Cette information judiciaire, qui va entraîner la désignation d'au moins un juge d'instruction, fait suite à une enquête préliminaire ouverte cet été après des révélations des commissaires aux comptes de l'UMP concernant ces pénalités.
Elle intervient en pleine campagne de l'ex-chef de l'Etat pour la reconquête de la présidence de l'UMP, dans l'espoir d'en faire un tremplin pour l'élection présidentielle de 2017.
En juillet 2013, le Conseil constitutionnel avait estimé qu'il devait restituer au Trésor public une avance forfaitaire de 150.000 euros versée pour sa campagne présidentielle perdue de 2012 et payer 363.615 euros de dépassement du plafond légal des dépenses. Mais l'UMP a pris en charge cette pénalité.
Un avocat de Nicolas Sarkozy et du parti, Philippe Blanchetier, a fait valoir que les conséquences financières des décisions du Conseil constitutionnel avaient été portées, en leur temps, à la connaissance des militants et des adhérents du parti. "Les militants et les adhérents, en toute connaissance de cause, ont donc répondu à l'appel qui avait été lancé à l'époque par le président Sarkozy", a-t-il déclaré sur BFM TV.
Après confirmation du rejet des comptes de campagne de l'ex-chef de l'Etat, l'UMP avait lancé avec succès une souscription, baptisée "Sarkothon", pour rembourser quelque 11 millions d'euros de dépenses aux banques créancières.

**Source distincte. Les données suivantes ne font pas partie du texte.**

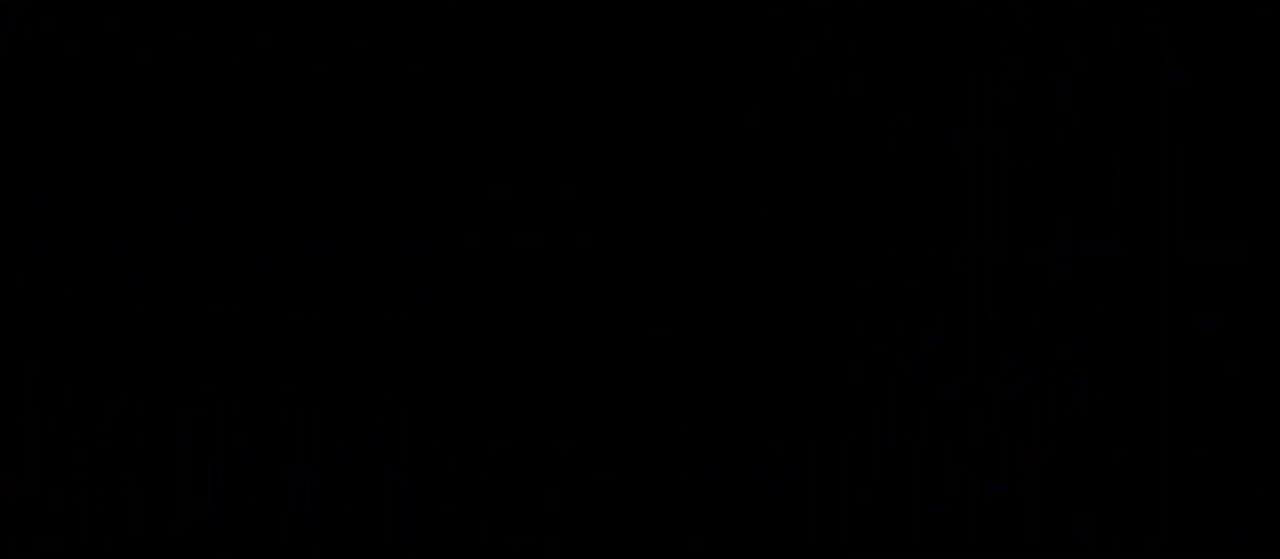
{"keys": ["grab"], "events": [[434, "grab", "down"]]}
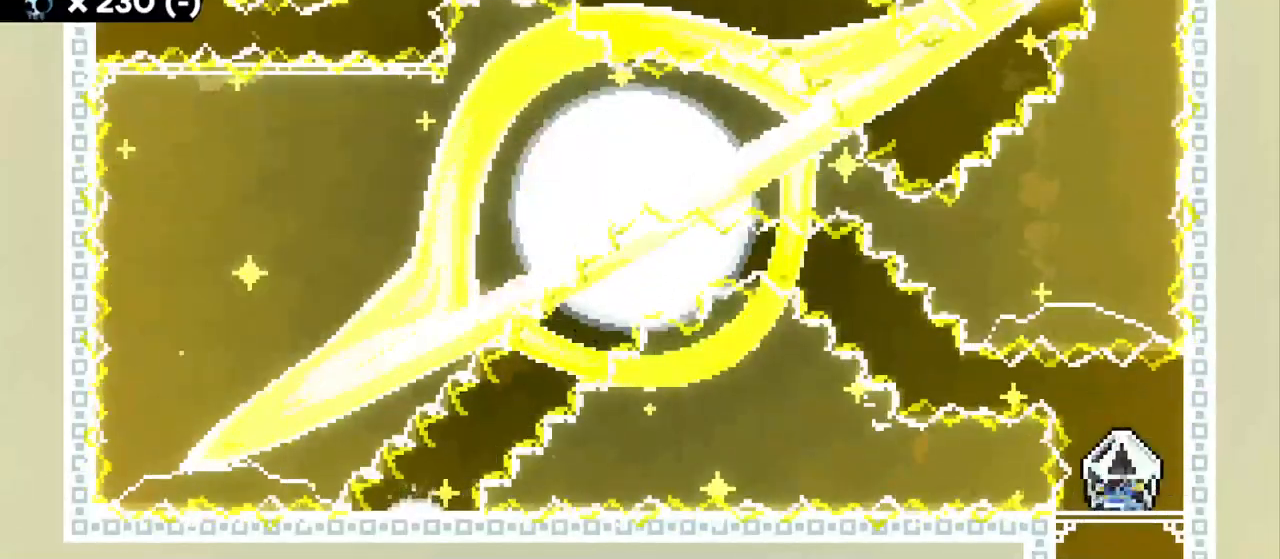
{"keys": ["grab"]}
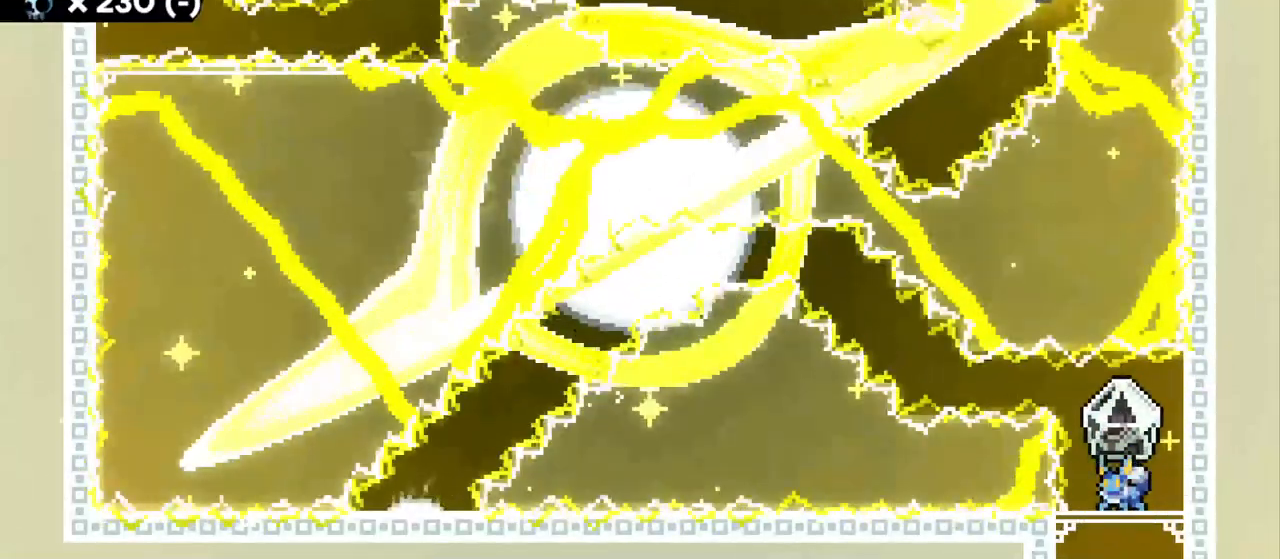
{"keys": ["grab"], "events": []}
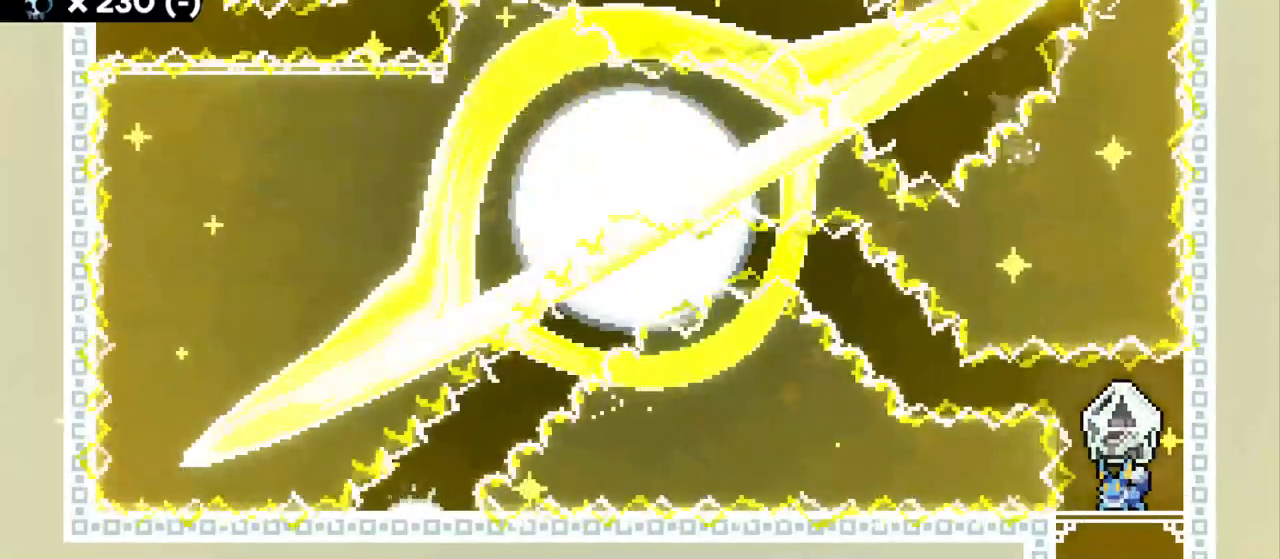
{"keys": ["grab"], "events": []}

Mais le code électoral stipule que seul le candidat doit payer les pénalités pour dépassement, pas son parti.
"PAS AU-DESSUS DES LOIS"
Les instances dirigeantes de l'UMP – dont Eric Cesari, alors directeur général du parti et proche de Nicolas Sarkozy - avaient néanmoins signé le chèque de remboursement sur la base d'une expertise de Me Blanchetier.
L'UMP a depuis lors changé de direction, après l'éclatement au grand jour de l'affaire Bygmalion, dans laquelle Eric Cesari est lui-même impliqué.
Il est l'un des trois anciens cadres de l'UMP qui ont été mis en examen samedi pour faux, usage de faux et abus de confiance dans le cadre de cet autre dossier, visant un système présumé de fausses factures et de dissimulation de dépassements massifs des dépenses de campagne de l'ex-chef de l'Etat.
Un des fondateurs de la Droite Forte, courant sarkozyste de l'UMP, Geoffroy Didier, a minimisé ce nouveau déboire pour le chef de l'Etat.
"Laissons la justice avancer et vous verrez au final, à la fin de l'histoire, qu'il n'y a strictement rien à reprocher à Nicolas Sarkozy", a-t-il déclaré sur BFM TV. "Nicolas Sarkozy est victime dans cette affaire (...) et, croyez-le bien, il a bien d'autres choses à faire."
Interrogé sur sa vision de la justice lors d'un meeting participatif à Velizy-Villacoublay, dans les Yvelines, Nicolas Sarkozy a évoqué lundi soir les enquêtes le concernant sans citer précisément cette nouvelle information judiciaire.
"Naturellement, ancien président, je ne suis pas au-dessus des lois (...) mais je n'ai pas l'intention d'accepter d'être en dessous", a-t-il dit.
"Tout ceci on va le régler calmement, y compris les histoires Bygmalion", a-t-il ajouté, précisant qu'il continuerait "à répondre à tout".